The facts are not in dispute. Majestic Collieries Company and Sovereign Coal Corporation are lessees of coal bearing properties having the right to remove and sell the coal and the duty to pay royalties to the lessor. These lessees entered into oral contracts with “contract miners” to physically sever the coal from the leasehold and to deliver the coal to the point at which it was loaded into rail cars. Sovereign and Majestic paid these contract miners for their services an agreed amount per ton of coal delivered over the scales. Sovereign and Majestic then sold the coal to the ultimate consumer through the use of a common marketing company.
Sovereign and Majestic filed returns and paid the severance tax due under KRS Chapter 143 for the coal severed in the names of the contract miners. The funds came from either amounts withheld from payments made to the contract miners or by payments made on their behalf. The “gross value” used to compute the tax was the amount Majestic and Sovereign paid the contract miners for their services, not the proceeds from the sales to the ultimate consumer.
In the briefs and at oral argument much ado was made about the “independent contractor” status, or lack thereof, of the con*878tract miners. We are shown that the hiring and firing of employees and the negotiation of collective bargaining agreements lies with the contract miners. Further, the equipment is owned by these contract miners, although financing is sometimes provided by Majestic or Sovereign. The strip mine permits are issued to the contract miners, but the lessees must consent as owners of the coal. The contract miners paid workmen’s compensation insurance on their employees, except in a few cases in which Majestic and Sovereign stepped in and made the payments.

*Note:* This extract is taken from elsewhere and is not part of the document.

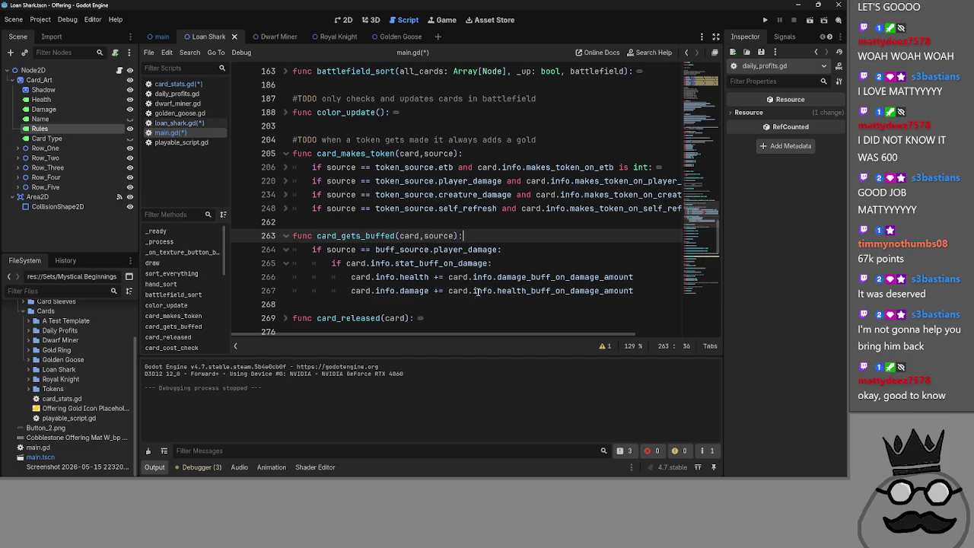
Step: Change the line 264 check from player_damage to buff_source.creature_damage
key(Down)
key(Down)
double_click(446, 251)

If this was an agency case concerning the liability of the principal for the debts incurred by his agent, or if this was a tort case involving the responsibility of the master for the acts of his servant, then the evaluation of the contract miners and lessees relationship in terms of independent contractor would be pertinent. See Locust Coal Company v. Bennett, Ky., 325 S.W.2d 322, 324 (1959) for a list of the traditional evaluative factors to determine whether a particular relationship is that of independent contractor. But, it is neither. This is a tax case. The incidents of taxation are set out by the statute. It is to the statute we must look to determine who is the taxpayer.

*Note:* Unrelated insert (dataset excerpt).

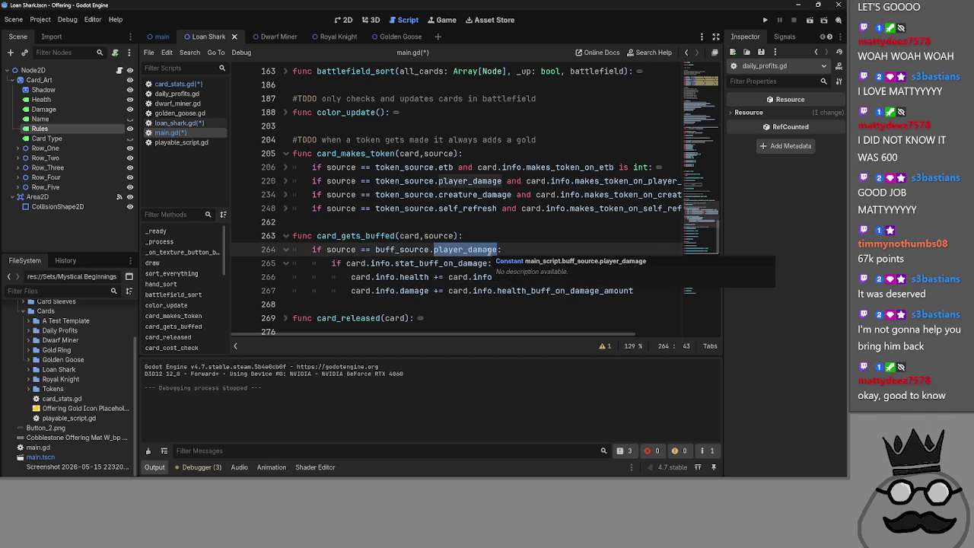
text(car)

KRS 143.010(5) stated: “ ‘Taxpayer’ shall mean and include any individual, partnership, joint venture, association, or corporation engaged in severing coal in this state.” KRS 143.010(3) defined severing as “the physical removal of coal from the earth in this state.” Majestic and Sovereign submit that because the contract miners actually do the mining of the coal, they are the ones who “sever” the coal and are the taxpayers.
Majestic and Sovereign owned the right to extract the coal and sell it. They arranged with the contract miners to perform the mining and transportation tasks for them. They paid the contract miners a per ton compensation for the cost of removing the coal. The contract miners never owned the coal nor sold it to Sovereign and Majestic. Rather, the contract miners dug the coal which Sovereign and Majestic wanted mined. Logically, the “gross value” of the coal severed is not the price paid the contract miners for their labors. This figure is but a cost of doing business of Majestic and Sovereign.

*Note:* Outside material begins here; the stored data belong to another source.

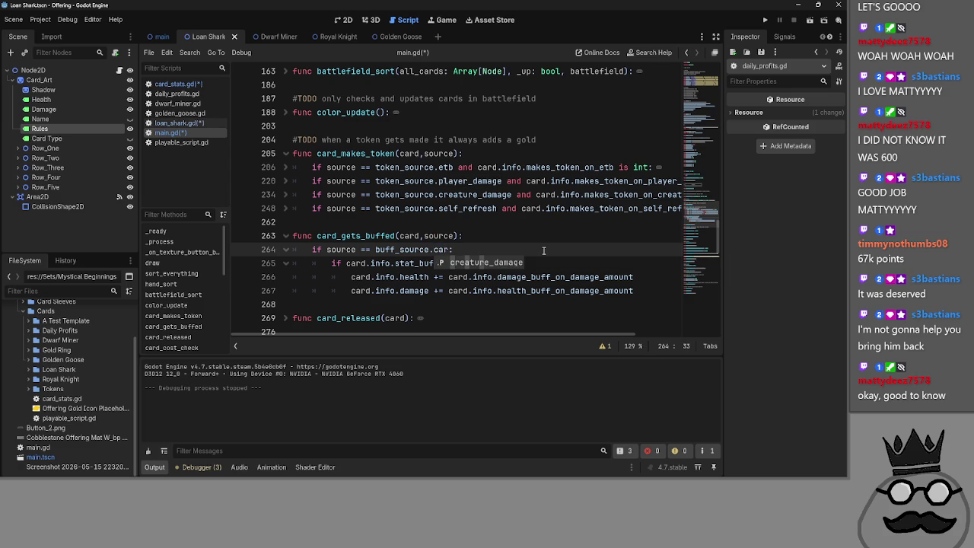
key(Return)
click(543, 251)
Step: Look over the stat-buff lines under the check, then bring up card_stats.gd's buff variables
double_click(572, 277)
click(570, 264)
double_click(420, 265)
click(545, 266)
double_click(397, 263)
click(286, 263)
click(286, 263)
click(566, 267)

KRS 143.010(5) required this result. A “taxpayer” is one “engaged in severing coal.” The argument of Majestic and Sovereign, taken to its logical conclusion, would result in the coal severance tax being levied upon the individual pick miner or machine operator merely because he is the one who physically removes the coal from the earth. Majestic and Sovereign were engaged in severing coal from their leaseholds, and the payments to the contract miners were a business expense necessary to get the coal out of the ground and to the rail car where it could be sold at the market price. In short, the contract miners were the tools with which Majestic and Sovereign severed the coal. Accord, Clay County v. Leslie County, Ky., 531 S.W.2d 524 (1975).
Because we conclude that KRS Chapter 143 clearly makes Majestic and Sovereign the taxpayers engaged in severing coal in Kentucky, it is unnecessary for us to decide whether the administrative regulations cited are ultra vires.
The arguments that the 1978 amendments to the coal taxation statute indicate the legislature meant to clear an ambiguity (commonwealth) or to expand that tax and revenue (Majestic and Sovereign) are mere sophism. The conclusions are equally plausible. There is no legislative history and we decline to speculate. We rely on the language of the statutes.
The judgment of the Pike Circuit Court is reversed and the cause is remanded with directions to reinstate the order of the Board of Tax Appeals.
All concur except AKER and STEPHENSON, JJ., who dissent.